Saved data entries
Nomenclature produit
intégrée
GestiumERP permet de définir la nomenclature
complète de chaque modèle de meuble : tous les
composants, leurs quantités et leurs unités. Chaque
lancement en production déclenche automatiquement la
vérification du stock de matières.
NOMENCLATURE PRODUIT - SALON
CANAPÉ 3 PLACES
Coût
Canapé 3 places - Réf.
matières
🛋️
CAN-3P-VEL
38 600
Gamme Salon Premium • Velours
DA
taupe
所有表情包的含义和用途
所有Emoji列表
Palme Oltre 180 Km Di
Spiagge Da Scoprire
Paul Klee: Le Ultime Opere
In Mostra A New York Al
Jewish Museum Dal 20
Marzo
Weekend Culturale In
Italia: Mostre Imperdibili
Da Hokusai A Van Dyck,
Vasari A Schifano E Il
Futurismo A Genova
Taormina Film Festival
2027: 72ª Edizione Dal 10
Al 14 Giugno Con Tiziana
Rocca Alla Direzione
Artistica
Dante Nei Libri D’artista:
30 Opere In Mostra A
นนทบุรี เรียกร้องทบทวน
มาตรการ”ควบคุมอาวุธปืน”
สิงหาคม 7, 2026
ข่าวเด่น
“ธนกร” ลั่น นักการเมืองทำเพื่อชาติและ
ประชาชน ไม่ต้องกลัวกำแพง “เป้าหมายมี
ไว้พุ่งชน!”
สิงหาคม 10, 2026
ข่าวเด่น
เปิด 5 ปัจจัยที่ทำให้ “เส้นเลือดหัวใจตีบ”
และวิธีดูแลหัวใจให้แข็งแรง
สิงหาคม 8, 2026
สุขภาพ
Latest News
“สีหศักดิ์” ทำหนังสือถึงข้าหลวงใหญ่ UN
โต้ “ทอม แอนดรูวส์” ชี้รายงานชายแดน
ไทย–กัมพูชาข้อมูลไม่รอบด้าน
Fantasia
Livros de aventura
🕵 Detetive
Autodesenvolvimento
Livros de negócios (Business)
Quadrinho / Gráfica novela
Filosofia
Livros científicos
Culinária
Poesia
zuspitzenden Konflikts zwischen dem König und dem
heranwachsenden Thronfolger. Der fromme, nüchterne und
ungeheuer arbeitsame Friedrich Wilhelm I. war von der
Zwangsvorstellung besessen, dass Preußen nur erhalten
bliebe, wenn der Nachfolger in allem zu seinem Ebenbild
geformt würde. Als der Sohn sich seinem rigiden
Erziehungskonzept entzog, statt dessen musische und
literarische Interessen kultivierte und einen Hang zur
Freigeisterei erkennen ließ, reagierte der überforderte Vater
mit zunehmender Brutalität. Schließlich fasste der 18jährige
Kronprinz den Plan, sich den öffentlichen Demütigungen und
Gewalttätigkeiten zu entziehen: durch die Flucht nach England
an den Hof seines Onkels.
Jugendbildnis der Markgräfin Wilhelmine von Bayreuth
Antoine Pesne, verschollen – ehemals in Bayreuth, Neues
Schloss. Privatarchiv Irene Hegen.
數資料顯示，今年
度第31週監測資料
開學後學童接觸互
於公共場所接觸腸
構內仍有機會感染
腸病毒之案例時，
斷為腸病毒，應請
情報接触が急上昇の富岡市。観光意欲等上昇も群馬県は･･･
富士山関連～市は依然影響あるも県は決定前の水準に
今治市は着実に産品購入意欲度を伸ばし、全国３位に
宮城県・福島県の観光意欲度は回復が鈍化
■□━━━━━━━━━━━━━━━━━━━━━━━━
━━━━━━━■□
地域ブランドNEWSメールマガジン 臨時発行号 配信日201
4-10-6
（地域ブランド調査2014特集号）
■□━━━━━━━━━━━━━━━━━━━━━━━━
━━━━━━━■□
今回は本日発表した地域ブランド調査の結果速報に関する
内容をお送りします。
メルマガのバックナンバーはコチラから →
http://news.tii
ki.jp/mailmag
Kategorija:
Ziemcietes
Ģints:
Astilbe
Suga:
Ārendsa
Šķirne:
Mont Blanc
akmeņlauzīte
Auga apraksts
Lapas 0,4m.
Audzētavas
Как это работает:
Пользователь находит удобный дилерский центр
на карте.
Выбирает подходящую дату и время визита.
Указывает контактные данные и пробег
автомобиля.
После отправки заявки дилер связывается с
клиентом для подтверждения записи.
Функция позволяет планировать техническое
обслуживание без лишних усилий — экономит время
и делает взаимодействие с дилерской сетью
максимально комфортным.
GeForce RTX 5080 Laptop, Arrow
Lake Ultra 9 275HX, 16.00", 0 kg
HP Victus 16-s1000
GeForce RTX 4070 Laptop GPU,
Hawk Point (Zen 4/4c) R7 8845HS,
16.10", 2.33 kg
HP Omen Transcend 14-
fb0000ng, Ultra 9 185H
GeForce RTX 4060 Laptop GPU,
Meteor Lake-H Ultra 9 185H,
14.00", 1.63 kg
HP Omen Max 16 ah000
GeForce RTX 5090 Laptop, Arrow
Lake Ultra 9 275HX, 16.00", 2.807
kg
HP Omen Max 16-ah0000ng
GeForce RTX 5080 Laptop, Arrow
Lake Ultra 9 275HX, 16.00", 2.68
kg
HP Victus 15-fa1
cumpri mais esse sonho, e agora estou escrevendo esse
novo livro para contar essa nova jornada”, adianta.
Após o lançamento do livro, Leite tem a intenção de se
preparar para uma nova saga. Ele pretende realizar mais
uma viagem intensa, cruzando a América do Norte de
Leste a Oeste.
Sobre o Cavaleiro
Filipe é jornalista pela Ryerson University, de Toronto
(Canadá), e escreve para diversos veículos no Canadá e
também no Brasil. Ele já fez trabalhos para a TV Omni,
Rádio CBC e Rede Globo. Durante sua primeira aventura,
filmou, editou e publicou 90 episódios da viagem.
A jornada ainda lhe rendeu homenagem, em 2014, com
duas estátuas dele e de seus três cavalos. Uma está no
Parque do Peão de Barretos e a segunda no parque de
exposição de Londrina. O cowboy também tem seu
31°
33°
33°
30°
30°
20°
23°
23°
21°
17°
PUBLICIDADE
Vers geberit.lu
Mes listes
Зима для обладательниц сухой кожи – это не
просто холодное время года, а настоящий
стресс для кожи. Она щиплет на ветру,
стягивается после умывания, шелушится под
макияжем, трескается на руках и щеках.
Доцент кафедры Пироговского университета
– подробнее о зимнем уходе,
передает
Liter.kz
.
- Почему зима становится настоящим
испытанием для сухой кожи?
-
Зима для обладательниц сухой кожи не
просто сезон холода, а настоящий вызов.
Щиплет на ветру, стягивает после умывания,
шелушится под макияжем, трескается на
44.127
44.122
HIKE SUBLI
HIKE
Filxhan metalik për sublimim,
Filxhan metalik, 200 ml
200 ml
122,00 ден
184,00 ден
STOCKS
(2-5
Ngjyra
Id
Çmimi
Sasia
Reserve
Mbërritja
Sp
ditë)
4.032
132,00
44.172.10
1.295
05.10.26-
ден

Task prompt »
Go through the entries and copy every line that has "para".

Answer section »
novo livro para contar essa nova jornada”, adianta.
preparar para uma nova saga. Ele pretende realizar mais
(Canadá), e escreve para diversos veículos no Canadá e
também no Brasil. Ele já fez trabalhos para a TV Omni,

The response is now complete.